[Design files in text formats]
★ ★ ★ ★ ★ ★ ★
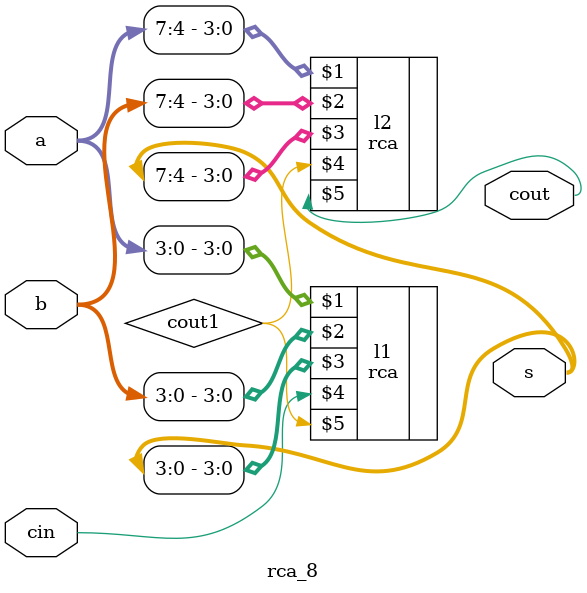
<source format=v>
module rca_8(a,b,s,cin,cout);
input [7:0]a,b;
input cin;
output [7:0]s;
output cout ;
wire cout1;
  
rca l1(a[3:0],b[3:0],s[3:0],cin,cout1);
rca l2(a[7:4],b[7:4],s[7:4],cout1,cout);

endmodule 

</source>
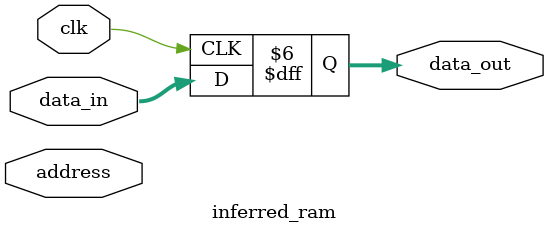
<source format=v>
`define WORD_SIZE 32
`define DEPTH_LOG2 3
`define RAM_DEPTH 2**3

module inferred_ram(
	clk,
	data_in,
	data_out,
	address
);

	input clk;
	input [`DEPTH_LOG2-1:0] address;
	input [`WORD_SIZE-1:0] data_in;
	output [`WORD_SIZE-1:0] data_out;

	reg  [`WORD_SIZE-1:0] mregs [`RAM_DEPTH-1:0];  

	always @ (posedge clk )
	begin
		data_out <= data_in;
		mregs[address] <= data_in;
	end

endmodule

</source>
★ ★ ★ ★ ★ ★ ★
■ EXERCISE REQUIREMENTS ■
If a line in the entries holds the string "input", copy it.

■ REPLY TO THE TASK ■
input [7:0]a,b;
input cin;
	input clk;
	input [`DEPTH_LOG2-1:0] address;
	input [`WORD_SIZE-1:0] data_in;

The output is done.